Subject function is called inside the mv_backend_launch function witch is also located inside the ./cirrus/application/helpers/mv_backend_helper.php
file.
function mv_backend_launch($cmd, $noLog = false) { $desc = array( 0 => array("pipe","r"), 1 => array("pipe","w"), 2 => array("pipe","w") ); $cwd = './'; $process = proc_open($cmd,$desc,$pipes,$cwd); if(is_resource($process)) { fclose($pipes[0]); $data =stream_get_contents($pipes[1]); fclose($pipes[1]); $errors=stream_get_contents($pipes[2]); if(strlen(trim($errors))>0) mv_log_errors($cmd,$errors); fclose($pipes[2]); proc_close($process); if ( ! $noLog ) { syslog(LOG_INFO, "CMD: '$cmd', RESPONSE: '$data'"); } return $data; } }
After tracing back the function references i was able to detect check_device_name function witch was passing a unsanitized user input into the mv_backend_launch function with the $name
parameter.
public function check_device_name() { $info = $this->get_start_info(); $isStart = $info && array_key_exists('state', $info) && $info['state'] == 'start'; if ( ! $isStart ) { mv_is_admin(); } $name = $this->input->post("name"); $result = mv_backend_launch("check_netbios_name.sh $name"); echo header('Content-type: text/xml'); echo $result; }
Here at this point we have ourselves a function with remote code execution vulnerability. But the problem was this function only works if the device state is set to “start” or else it requires admin level access to the application. So we either need to find a way to change the device state without authentication or bypass authentication and escalate privileges. Because of this issue i went back to analyzing the source code and found a even better attack vector. When analyzing the the device state mechanics i noticed that when the device is in “start” state it allows the registration of new users in order to perform initial setup of the device. When i look for the how the state change operation is performed i found the set_start_info
function inside the application/core/MV_BaseController.php
file. This functions sets the device state with a JSON post request and gues what? there is no any kind of control 🙂
public function reset_start_info() { self::save_object_to_file(null, self::START_FILE); $uri = $_SERVER['REQUEST_URI']; $idx = strpos($uri, 'index.php'); if ( $idx !== false ) { $uri = substr($uri, 0, $idx); } $uri .= 'index.php/SCSS'; header('Content-type: text/plain'); header("Location: ".$uri, TRUE, 302); exit(); }
So by simply changing the device state to “start” we are able to add a new admin user to the device. Users inside the device are created as a Linux system user thus they all have SSH access to the device.
Metasploit Module
Up until this point we have identified multiple vulnerabilities. For the exploit code i prefer to use the second way witch we add a new admin user for establishing SSH connection. Because triggering reverse/bind shell connections with busybox binaries is hard in terms of Metasploit payload compatibility.
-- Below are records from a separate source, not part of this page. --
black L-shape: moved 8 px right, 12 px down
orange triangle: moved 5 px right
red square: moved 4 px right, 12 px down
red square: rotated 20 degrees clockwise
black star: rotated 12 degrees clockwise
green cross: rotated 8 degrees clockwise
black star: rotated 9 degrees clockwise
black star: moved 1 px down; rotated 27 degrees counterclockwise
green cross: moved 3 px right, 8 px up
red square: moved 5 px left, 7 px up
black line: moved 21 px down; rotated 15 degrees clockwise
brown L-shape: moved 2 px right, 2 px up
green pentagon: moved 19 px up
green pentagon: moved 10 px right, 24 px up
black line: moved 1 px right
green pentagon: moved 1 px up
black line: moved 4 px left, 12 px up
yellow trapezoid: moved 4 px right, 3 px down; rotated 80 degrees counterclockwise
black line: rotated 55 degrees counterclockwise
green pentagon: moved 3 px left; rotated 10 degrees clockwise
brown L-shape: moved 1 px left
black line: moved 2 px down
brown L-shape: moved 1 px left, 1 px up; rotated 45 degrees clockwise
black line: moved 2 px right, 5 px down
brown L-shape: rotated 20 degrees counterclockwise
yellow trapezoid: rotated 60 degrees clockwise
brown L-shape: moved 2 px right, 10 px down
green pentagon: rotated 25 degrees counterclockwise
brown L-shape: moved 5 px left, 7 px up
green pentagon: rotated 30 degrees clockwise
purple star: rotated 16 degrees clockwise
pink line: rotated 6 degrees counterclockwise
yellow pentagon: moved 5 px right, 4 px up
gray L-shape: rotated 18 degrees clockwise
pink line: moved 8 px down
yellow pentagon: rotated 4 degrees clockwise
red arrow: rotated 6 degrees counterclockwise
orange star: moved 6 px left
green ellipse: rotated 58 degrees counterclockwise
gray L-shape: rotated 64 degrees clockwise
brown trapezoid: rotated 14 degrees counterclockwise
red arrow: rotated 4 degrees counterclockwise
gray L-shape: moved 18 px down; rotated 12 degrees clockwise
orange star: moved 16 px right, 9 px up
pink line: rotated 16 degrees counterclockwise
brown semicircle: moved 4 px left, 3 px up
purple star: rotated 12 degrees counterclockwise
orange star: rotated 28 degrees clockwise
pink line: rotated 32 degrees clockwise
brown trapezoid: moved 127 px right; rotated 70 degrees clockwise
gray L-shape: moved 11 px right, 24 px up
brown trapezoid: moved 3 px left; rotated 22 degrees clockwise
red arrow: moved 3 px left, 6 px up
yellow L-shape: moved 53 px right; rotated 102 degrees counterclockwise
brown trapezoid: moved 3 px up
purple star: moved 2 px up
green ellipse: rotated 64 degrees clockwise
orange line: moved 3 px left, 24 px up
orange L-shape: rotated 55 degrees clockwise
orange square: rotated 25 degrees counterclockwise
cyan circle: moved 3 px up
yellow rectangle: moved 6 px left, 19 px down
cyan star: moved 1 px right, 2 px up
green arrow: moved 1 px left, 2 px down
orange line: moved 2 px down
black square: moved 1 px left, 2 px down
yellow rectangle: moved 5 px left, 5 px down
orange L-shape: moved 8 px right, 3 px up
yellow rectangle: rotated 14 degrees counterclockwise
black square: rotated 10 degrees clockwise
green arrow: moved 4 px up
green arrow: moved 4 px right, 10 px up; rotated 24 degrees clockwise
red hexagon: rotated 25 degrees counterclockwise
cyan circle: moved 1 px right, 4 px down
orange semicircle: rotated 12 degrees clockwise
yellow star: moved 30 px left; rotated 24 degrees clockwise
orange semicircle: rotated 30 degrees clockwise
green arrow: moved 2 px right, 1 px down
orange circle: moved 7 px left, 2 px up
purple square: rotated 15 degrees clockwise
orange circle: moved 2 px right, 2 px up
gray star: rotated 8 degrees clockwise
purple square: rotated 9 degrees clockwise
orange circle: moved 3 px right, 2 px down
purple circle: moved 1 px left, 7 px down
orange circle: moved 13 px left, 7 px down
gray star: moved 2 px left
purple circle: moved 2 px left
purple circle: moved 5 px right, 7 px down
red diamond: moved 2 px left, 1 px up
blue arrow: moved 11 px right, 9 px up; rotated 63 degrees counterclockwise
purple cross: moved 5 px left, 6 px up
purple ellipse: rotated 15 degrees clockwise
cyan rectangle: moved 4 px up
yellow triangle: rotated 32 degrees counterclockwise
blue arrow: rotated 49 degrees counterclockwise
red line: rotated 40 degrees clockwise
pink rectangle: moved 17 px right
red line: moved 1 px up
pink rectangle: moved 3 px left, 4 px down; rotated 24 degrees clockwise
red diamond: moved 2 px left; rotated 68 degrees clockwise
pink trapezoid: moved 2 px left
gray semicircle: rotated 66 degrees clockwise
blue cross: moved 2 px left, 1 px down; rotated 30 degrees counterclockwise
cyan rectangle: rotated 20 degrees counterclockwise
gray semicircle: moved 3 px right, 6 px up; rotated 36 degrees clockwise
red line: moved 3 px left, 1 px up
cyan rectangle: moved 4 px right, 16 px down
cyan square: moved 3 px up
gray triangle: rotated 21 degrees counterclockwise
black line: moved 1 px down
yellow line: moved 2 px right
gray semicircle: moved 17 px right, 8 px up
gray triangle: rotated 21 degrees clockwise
Also by default device ports are closed except common services such as HTTP,HTTPS,SSH,FTP… Since the SSH is enabled by default and it is not possible to disable it using the administrator interface writing the exploit with the second way is the obvious choice. And here is the end result…
After reporting this vulnerability to Seagate we were very frustrated with the response. They first claimed that “this product was designed and targeted for personal home use within a personal LAN” thus has no real attack surface. But then we proved othervise by providing the number of exploitable devices open to internet using services such as shodan.io and censys.io. But it seems they just don’t care ¯\_(ツ)_/¯ We had no expectation of any kind of bounty or points we just wanted to write a cool blog post, the only reason for using Bugcrowd platform was, Seagate is only accepting bug reports by a external Bugcrowd submission form.